What caused God? (An Error Explained)

What caused God? (An Error Explained) October 19, 2018

Good Advice from a Good Professor

Don’t reject an argument nobody is making. This good advice came from a professor who was explaining that what I thought was a problem in an argument was indeed a problem, but sadly for me this was not an argument anyone relevant to our discussion was making.

I had misunderstood what was being said. Clarity ensued and my learning continued! Over time the same professor helped me with a second bit of advice, argue with the best, not the worst, version of an argument you do not like. Don’t drop the mic and get an easy win when a little bit of tweaking could save the argument from your objection.

As a teacher helping college students clarify arguments and finding charity in understanding those arguments, especially ones they do not like is an important bit of work.

> _Exercise data_:
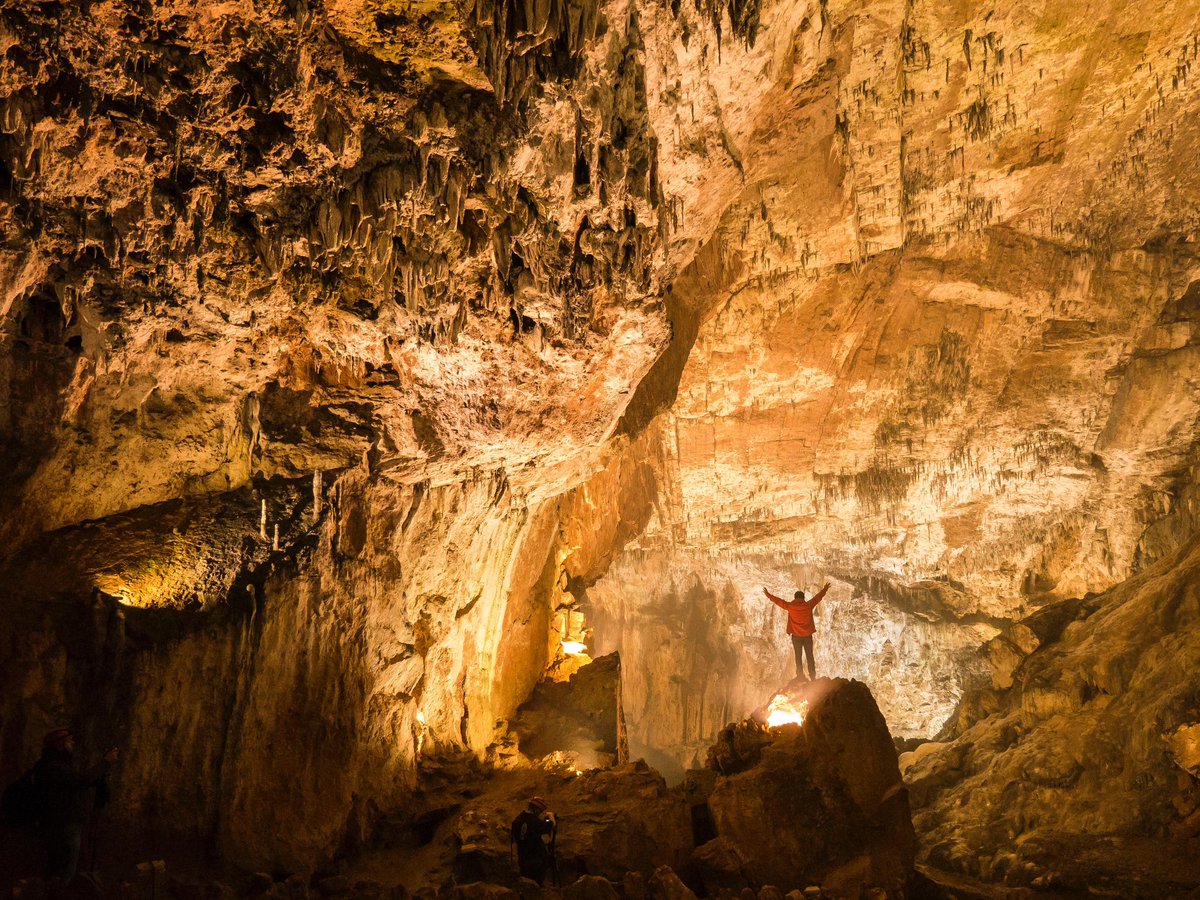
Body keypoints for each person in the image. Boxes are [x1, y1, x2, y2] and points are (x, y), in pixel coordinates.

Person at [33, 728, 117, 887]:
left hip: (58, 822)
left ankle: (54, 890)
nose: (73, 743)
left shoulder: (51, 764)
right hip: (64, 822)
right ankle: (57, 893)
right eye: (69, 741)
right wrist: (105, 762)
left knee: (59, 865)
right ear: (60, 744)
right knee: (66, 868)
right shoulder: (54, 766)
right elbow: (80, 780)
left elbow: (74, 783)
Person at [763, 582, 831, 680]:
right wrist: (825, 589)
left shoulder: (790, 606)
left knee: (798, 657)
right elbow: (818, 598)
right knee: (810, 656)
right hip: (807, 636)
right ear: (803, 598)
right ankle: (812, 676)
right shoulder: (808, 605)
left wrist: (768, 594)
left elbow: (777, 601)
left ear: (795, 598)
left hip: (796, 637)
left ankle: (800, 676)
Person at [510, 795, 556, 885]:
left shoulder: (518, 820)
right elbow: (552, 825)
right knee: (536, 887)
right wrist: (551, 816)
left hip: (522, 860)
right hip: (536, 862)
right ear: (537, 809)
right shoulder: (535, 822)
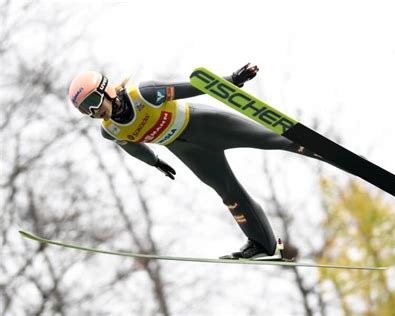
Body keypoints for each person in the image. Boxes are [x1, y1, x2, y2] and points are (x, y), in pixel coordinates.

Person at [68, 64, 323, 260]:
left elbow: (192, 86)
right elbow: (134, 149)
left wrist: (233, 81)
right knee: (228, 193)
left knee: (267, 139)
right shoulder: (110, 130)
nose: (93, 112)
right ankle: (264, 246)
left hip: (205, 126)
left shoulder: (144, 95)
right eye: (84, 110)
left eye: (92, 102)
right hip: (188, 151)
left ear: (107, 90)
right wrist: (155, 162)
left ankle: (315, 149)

> _What you need to do_:
(A) List every instruction in the post on arguing well that is phrased as a command.
(B) What date appears on the post about the question of what caused God?
(C) Resume the post on arguing with the best version of an argument, starting after its final sentence.

> _Answers to the problems_:
(A)
- Don't reject an argument nobody is making.
- Argue with the best, not the worst, version of an argument you do not like.
- Don't drop the mic and get an easy win when a little bit of tweaking could save the argument from your objection.

(B) October 19, 2018

(C)
Plato’s Timaeus and His Premise

In Timaeus, Plato creates the ideal philosopher and student of nature: Timaeus.* The sage is given the bulk of the dialog to explain the creation of the cosmos and of all that it contains. While many of the details of his scheme are wrong, the dialog helped produce the scienctific revolution by emphasizing the importance of mathematical modeling to science and the provisional nature of any natural explanation. In his open philosophy of science, Timaeus gives us the best hypothesis he can (a “likely story”). If we can develop a better account, however, Timaeus would be glad to adopt it! He is open to personal and material agency. Timaeus holds that some events are caused by mind and others by matter following the rules of matter’s nature.

In looking at the cosmos, Timaeus asserts:

Now everything that comes to be must of necessity come to be by the agency of some cause, for it is impossible for anything to come to be without a cause.**

A Mistake Some Smart People Make

Both in class and on social media I often have run into people who make a very elementary mistake about this premise. They think Timaeus (and later thinkers who agree with him) are asserting that everything has a cause. If this was true, then one could simple ask: “What caused God?”and Timaeus look foolish.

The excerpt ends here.